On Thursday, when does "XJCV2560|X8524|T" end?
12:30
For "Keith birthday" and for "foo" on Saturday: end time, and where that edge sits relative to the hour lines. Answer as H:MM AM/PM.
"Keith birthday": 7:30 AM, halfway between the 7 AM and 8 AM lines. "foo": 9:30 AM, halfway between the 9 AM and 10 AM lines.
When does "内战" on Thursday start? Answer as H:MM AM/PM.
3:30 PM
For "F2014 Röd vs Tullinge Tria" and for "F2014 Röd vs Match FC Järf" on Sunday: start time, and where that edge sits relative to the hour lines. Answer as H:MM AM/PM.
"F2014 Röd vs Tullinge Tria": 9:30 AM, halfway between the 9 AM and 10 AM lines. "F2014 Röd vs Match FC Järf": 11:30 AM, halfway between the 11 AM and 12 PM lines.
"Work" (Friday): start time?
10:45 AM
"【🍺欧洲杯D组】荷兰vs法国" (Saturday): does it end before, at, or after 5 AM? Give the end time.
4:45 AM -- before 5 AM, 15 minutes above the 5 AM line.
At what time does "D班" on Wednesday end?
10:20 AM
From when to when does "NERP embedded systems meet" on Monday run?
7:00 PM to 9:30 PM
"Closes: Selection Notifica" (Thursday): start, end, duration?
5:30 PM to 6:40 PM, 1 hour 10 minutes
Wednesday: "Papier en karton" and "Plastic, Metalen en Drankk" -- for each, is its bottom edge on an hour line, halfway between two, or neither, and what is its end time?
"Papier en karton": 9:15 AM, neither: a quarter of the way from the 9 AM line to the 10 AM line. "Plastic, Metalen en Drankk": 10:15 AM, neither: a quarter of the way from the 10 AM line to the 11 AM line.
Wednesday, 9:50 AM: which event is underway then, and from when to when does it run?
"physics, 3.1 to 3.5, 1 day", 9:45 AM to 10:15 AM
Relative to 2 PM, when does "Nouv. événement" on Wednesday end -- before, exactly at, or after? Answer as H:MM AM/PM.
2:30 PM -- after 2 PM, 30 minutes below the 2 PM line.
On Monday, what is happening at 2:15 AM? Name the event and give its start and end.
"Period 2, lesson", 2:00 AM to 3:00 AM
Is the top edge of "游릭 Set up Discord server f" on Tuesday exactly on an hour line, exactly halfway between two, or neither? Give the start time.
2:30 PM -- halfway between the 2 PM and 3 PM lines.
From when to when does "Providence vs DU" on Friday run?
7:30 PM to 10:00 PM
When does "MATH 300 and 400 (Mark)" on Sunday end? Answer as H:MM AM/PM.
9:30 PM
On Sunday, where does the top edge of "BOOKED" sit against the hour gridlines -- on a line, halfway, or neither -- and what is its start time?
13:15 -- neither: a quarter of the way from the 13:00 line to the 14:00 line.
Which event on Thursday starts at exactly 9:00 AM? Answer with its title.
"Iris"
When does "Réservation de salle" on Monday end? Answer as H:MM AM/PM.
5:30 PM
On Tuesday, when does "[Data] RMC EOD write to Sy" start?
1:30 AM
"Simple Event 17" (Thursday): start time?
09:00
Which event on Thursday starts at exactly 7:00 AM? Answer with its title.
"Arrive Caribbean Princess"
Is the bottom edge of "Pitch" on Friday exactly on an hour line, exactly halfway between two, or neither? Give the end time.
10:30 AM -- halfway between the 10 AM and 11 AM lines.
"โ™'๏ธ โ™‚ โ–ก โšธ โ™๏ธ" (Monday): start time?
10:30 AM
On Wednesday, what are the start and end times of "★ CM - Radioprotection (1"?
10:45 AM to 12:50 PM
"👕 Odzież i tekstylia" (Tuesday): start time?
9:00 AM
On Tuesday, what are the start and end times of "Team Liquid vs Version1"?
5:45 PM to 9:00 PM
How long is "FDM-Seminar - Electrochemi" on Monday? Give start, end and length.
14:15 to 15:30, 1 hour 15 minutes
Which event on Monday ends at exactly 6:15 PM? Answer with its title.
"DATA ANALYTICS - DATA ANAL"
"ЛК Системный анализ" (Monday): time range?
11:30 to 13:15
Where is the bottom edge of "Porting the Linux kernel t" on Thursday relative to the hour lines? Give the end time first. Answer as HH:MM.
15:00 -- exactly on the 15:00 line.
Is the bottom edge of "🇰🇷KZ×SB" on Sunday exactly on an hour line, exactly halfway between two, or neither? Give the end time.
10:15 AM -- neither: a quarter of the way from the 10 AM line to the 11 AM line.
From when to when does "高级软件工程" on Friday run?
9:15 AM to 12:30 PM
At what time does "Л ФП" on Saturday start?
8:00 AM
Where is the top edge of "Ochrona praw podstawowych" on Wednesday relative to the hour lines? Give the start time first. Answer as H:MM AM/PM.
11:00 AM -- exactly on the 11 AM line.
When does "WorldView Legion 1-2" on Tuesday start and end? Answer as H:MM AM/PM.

+-------+

Write out all of the entries above again, switching every "Thursday" to "Thu" and leaving everything else as it is.

▶ _ANSWER TO THIS PROBLEM_:
On Thu, when does "XJCV2560|X8524|T" end?
12:30
For "Keith birthday" and for "foo" on Saturday: end time, and where that edge sits relative to the hour lines. Answer as H:MM AM/PM.
"Keith birthday": 7:30 AM, halfway between the 7 AM and 8 AM lines. "foo": 9:30 AM, halfway between the 9 AM and 10 AM lines.
When does "内战" on Thu start? Answer as H:MM AM/PM.
3:30 PM
For "F2014 Röd vs Tullinge Tria" and for "F2014 Röd vs Match FC Järf" on Sunday: start time, and where that edge sits relative to the hour lines. Answer as H:MM AM/PM.
"F2014 Röd vs Tullinge Tria": 9:30 AM, halfway between the 9 AM and 10 AM lines. "F2014 Röd vs Match FC Järf": 11:30 AM, halfway between the 11 AM and 12 PM lines.
"Work" (Friday): start time?
10:45 AM
"【🍺欧洲杯D组】荷兰vs法国" (Saturday): does it end before, at, or after 5 AM? Give the end time.
4:45 AM -- before 5 AM, 15 minutes above the 5 AM line.
At what time does "D班" on Wednesday end?
10:20 AM
From when to when does "NERP embedded systems meet" on Monday run?
7:00 PM to 9:30 PM
"Closes: Selection Notifica" (Thu): start, end, duration?
5:30 PM to 6:40 PM, 1 hour 10 minutes
Wednesday: "Papier en karton" and "Plastic, Metalen en Drankk" -- for each, is its bottom edge on an hour line, halfway between two, or neither, and what is its end time?
"Papier en karton": 9:15 AM, neither: a quarter of the way from the 9 AM line to the 10 AM line. "Plastic, Metalen en Drankk": 10:15 AM, neither: a quarter of the way from the 10 AM line to the 11 AM line.
Wednesday, 9:50 AM: which event is underway then, and from when to when does it run?
"physics, 3.1 to 3.5, 1 day", 9:45 AM to 10:15 AM
Relative to 2 PM, when does "Nouv. événement" on Wednesday end -- before, exactly at, or after? Answer as H:MM AM/PM.
2:30 PM -- after 2 PM, 30 minutes below the 2 PM line.
On Monday, what is happening at 2:15 AM? Name the event and give its start and end.
"Period 2, lesson", 2:00 AM to 3:00 AM
Is the top edge of "游릭 Set up Discord server f" on Tuesday exactly on an hour line, exactly halfway between two, or neither? Give the start time.
2:30 PM -- halfway between the 2 PM and 3 PM lines.
From when to when does "Providence vs DU" on Friday run?
7:30 PM to 10:00 PM
When does "MATH 300 and 400 (Mark)" on Sunday end? Answer as H:MM AM/PM.
9:30 PM
On Sunday, where does the top edge of "BOOKED" sit against the hour gridlines -- on a line, halfway, or neither -- and what is its start time?
13:15 -- neither: a quarter of the way from the 13:00 line to the 14:00 line.
Which event on Thu starts at exactly 9:00 AM? Answer with its title.
"Iris"
When does "Réservation de salle" on Monday end? Answer as H:MM AM/PM.
5:30 PM
On Tuesday, when does "[Data] RMC EOD write to Sy" start?
1:30 AM
"Simple Event 17" (Thu): start time?
09:00
Which event on Thu starts at exactly 7:00 AM? Answer with its title.
"Arrive Caribbean Princess"
Is the bottom edge of "Pitch" on Friday exactly on an hour line, exactly halfway between two, or neither? Give the end time.
10:30 AM -- halfway between the 10 AM and 11 AM lines.
"โ™'๏ธ โ™‚ โ–ก โšธ โ™๏ธ" (Monday): start time?
10:30 AM
On Wednesday, what are the start and end times of "★ CM - Radioprotection (1"?
10:45 AM to 12:50 PM
"👕 Odzież i tekstylia" (Tuesday): start time?
9:00 AM
On Tuesday, what are the start and end times of "Team Liquid vs Version1"?
5:45 PM to 9:00 PM
How long is "FDM-Seminar - Electrochemi" on Monday? Give start, end and length.
14:15 to 15:30, 1 hour 15 minutes
Which event on Monday ends at exactly 6:15 PM? Answer with its title.
"DATA ANALYTICS - DATA ANAL"
"ЛК Системный анализ" (Monday): time range?
11:30 to 13:15
Where is the bottom edge of "Porting the Linux kernel t" on Thu relative to the hour lines? Give the end time first. Answer as HH:MM.
15:00 -- exactly on the 15:00 line.
Is the bottom edge of "🇰🇷KZ×SB" on Sunday exactly on an hour line, exactly halfway between two, or neither? Give the end time.
10:15 AM -- neither: a quarter of the way from the 10 AM line to the 11 AM line.
From when to when does "高级软件工程" on Friday run?
9:15 AM to 12:30 PM
At what time does "Л ФП" on Saturday start?
8:00 AM
Where is the top edge of "Ochrona praw podstawowych" on Wednesday relative to the hour lines? Give the start time first. Answer as H:MM AM/PM.
11:00 AM -- exactly on the 11 AM line.
When does "WorldView Legion 1-2" on Tuesday start and end? Answer as H:MM AM/PM.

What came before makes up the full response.